Voici la situation que l’on peut observer aujourd’hui au sein du groupe scolaire de Landouge.
On stigmatise les parents d’élèves de l’école publique, car ils s’opposent à l’installation d’une école privée, qui occupe des locaux qui étaient jusqu’à présent
dits « insalubres », donc inutilisables par l’association des parents d’élèves et par les enfants de l’école maternelle.
Or, d’un coup de baguette magique, ces locaux sont disponibles et adaptés à l’enseignement de la Calendreta, qui s’installe sans autre forme de procès dans les
lieux, grâce à la volonté de la mairie de Limoges.
Mais il y a des indignations justifiées, derrière lesquelles se cachent la volonté farouche d’égalité des chances et d’un choix de société érigé depuis plus de 150
ans.
Car c’est bien ce choix auquel nous sommes confrontés aujourd’hui. En effet, les élèves de l’école publique se retrouvent à 25 minimum par classe, dans une cour à
l’espace réduit, privée de préau au profit d’une école privée, certes laïque et sous contrat avec l’éducation nationale, mais qui bénéficierait de l’espace et des moyens de l’état, tout en
n’étant que 15 par classes. Nous voilà bien devant un fait accompli d’une société à 2 vitesses, qui met en péril les bases de notre société.
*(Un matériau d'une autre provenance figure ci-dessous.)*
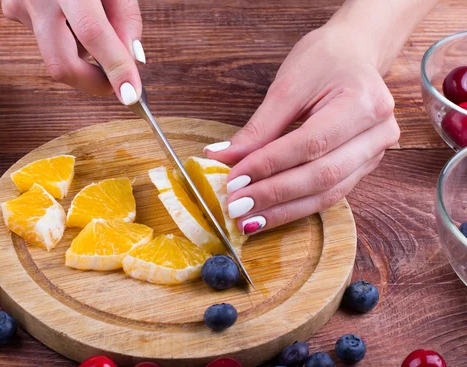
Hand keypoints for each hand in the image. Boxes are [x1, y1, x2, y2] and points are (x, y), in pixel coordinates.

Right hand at [2, 0, 144, 103]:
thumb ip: (125, 18)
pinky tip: (70, 10)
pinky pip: (48, 39)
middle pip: (61, 64)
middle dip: (94, 83)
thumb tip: (132, 60)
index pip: (93, 33)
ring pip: (58, 53)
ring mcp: (19, 5)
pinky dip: (68, 37)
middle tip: (118, 83)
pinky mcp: (13, 11)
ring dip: (84, 53)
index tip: (130, 95)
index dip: (114, 68)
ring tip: (93, 16)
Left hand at [205, 26, 399, 234]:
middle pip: (322, 175)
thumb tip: (220, 158)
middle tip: (236, 207)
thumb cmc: (322, 61)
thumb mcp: (287, 86)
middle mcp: (378, 132)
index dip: (269, 165)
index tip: (233, 180)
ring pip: (327, 193)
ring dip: (284, 210)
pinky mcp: (364, 167)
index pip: (310, 144)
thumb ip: (258, 128)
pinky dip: (296, 207)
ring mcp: (376, 153)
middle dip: (274, 194)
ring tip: (248, 221)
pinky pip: (330, 194)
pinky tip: (269, 215)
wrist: (355, 53)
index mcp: (363, 102)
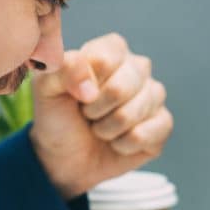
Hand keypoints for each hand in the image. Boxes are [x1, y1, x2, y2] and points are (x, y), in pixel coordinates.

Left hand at [30, 33, 172, 198]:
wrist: (65, 158)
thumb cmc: (58, 117)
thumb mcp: (47, 89)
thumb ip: (64, 70)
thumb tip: (91, 87)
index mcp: (111, 51)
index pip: (105, 59)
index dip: (85, 83)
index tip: (76, 94)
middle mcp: (137, 68)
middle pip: (122, 87)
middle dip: (96, 110)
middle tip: (87, 115)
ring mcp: (153, 96)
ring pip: (135, 112)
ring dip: (108, 129)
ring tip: (100, 129)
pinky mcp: (162, 124)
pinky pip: (147, 134)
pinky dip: (124, 144)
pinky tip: (117, 142)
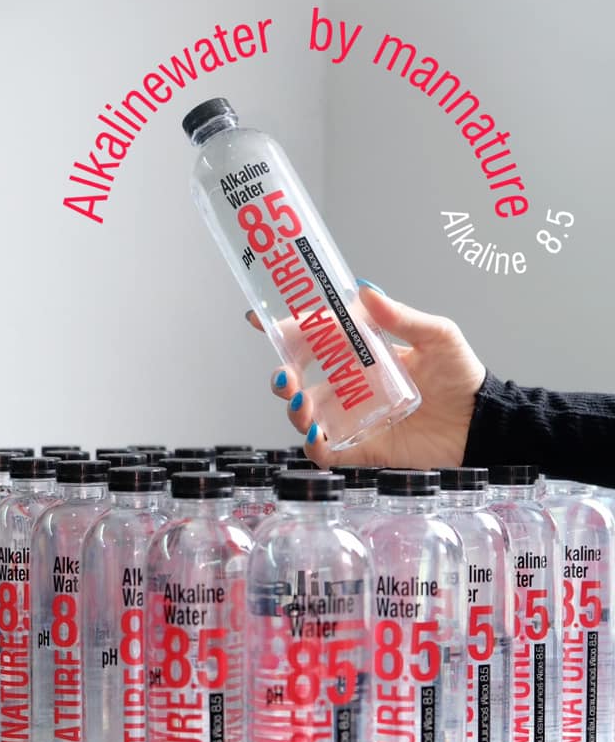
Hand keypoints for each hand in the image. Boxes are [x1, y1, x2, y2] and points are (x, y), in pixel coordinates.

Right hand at [247, 282, 485, 469]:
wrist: (481, 422)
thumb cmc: (461, 376)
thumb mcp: (435, 335)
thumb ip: (400, 317)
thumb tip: (365, 289)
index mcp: (361, 354)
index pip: (315, 339)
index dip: (285, 331)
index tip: (259, 321)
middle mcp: (351, 385)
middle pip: (301, 380)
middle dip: (283, 376)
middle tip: (285, 375)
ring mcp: (354, 417)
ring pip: (306, 415)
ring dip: (294, 409)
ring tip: (302, 402)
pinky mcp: (363, 448)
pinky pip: (327, 451)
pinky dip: (313, 445)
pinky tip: (315, 434)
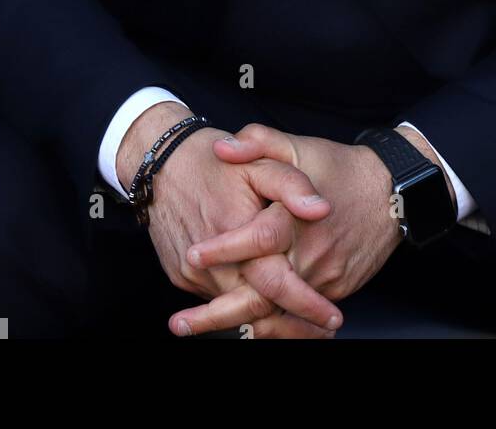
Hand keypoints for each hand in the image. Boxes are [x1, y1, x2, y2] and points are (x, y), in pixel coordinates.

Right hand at [117, 103, 343, 338]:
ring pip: (235, 310)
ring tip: (301, 326)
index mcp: (238, 235)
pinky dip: (238, 306)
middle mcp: (213, 264)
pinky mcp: (181, 278)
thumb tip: (322, 210)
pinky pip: (215, 299)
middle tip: (325, 332)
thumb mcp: (260, 162)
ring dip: (265, 320)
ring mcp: (193, 276)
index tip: (333, 319)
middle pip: (256, 309)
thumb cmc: (215, 163)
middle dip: (291, 327)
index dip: (307, 305)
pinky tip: (261, 306)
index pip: (276, 284)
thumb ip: (293, 186)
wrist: (162, 164)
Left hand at [170, 123, 406, 337]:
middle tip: (180, 323)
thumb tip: (222, 149)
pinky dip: (270, 324)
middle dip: (218, 314)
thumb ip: (258, 142)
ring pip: (278, 311)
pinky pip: (298, 314)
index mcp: (297, 217)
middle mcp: (310, 253)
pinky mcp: (335, 290)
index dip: (224, 248)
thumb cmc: (339, 167)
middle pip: (262, 292)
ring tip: (199, 330)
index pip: (258, 238)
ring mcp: (324, 277)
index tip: (193, 255)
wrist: (391, 193)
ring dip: (239, 324)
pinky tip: (242, 327)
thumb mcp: (298, 145)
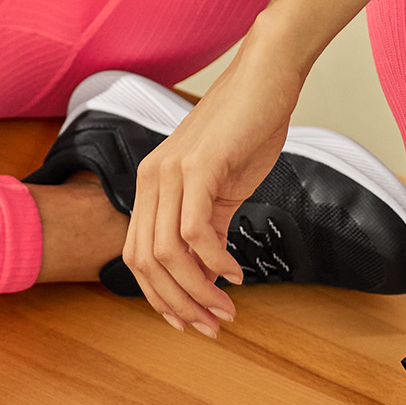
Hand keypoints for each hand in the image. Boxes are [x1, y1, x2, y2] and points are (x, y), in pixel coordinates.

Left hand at [122, 40, 306, 335]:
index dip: (159, 296)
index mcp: (152, 185)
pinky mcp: (199, 166)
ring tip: (226, 310)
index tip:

Le pire, c’est de découvrir que cette situation est soutenue et imposée par la mairie de Limoges, ainsi que par l’inspection académique, représentant de l’Etat, qui
impose une situation où l’école privée occupe l’espace de l’école publique. Ces représentants ont-ils oublié le combat mené par Jules Ferry ?
Est- il possible de résoudre la situation autrement ? Si on en croit les représentants de l’Etat, non.
Néanmoins posons-nous la question.
L’intégration des enfants de la Calandreta au sein de l’école publique de Landouge, dans le cadre du service public, est encore possible, mais cela aura un coût, en
terme d’augmentation du personnel et qui devra être assumé par le rectorat de Limoges, dont un Inspecteur nous dit « Qu’il faut voir la situation comme une situation d’urgence, et que nous nous
devons d’aider ces enfants, tels des randonneurs dans un gite ». Alors oui, aidons- les, mais dans le cadre de l’école publique, avec des moyens publics adaptés.
Quand à l’enseignement de l’Occitan, pourquoi ne pas envisager son enseignement dans l’école publique de Landouge, dispensé par des intervenants sélectionnés et
encadrés par le rectorat de Limoges, comme c’est déjà le cas dans certains collèges. Cela a bien entendu un coût, mais le service public se doit d’assumer un enseignement, plutôt que de soutenir
une privatisation de ses services.
Ne laissons pas un exemple de société à 2 vitesses s’imposer à nous.
Plutôt que de séparer les enfants de ces 2 écoles, et d’instaurer un climat de défiance par rapport à l’école publique, il faut les réunir, pour maintenir les
valeurs de l’école républicaine, seule garante de l’égalité des chances de notre société.
La défense du régionalisme ne doit pas être un prétexte à l’érosion de la qualité de l’enseignement public.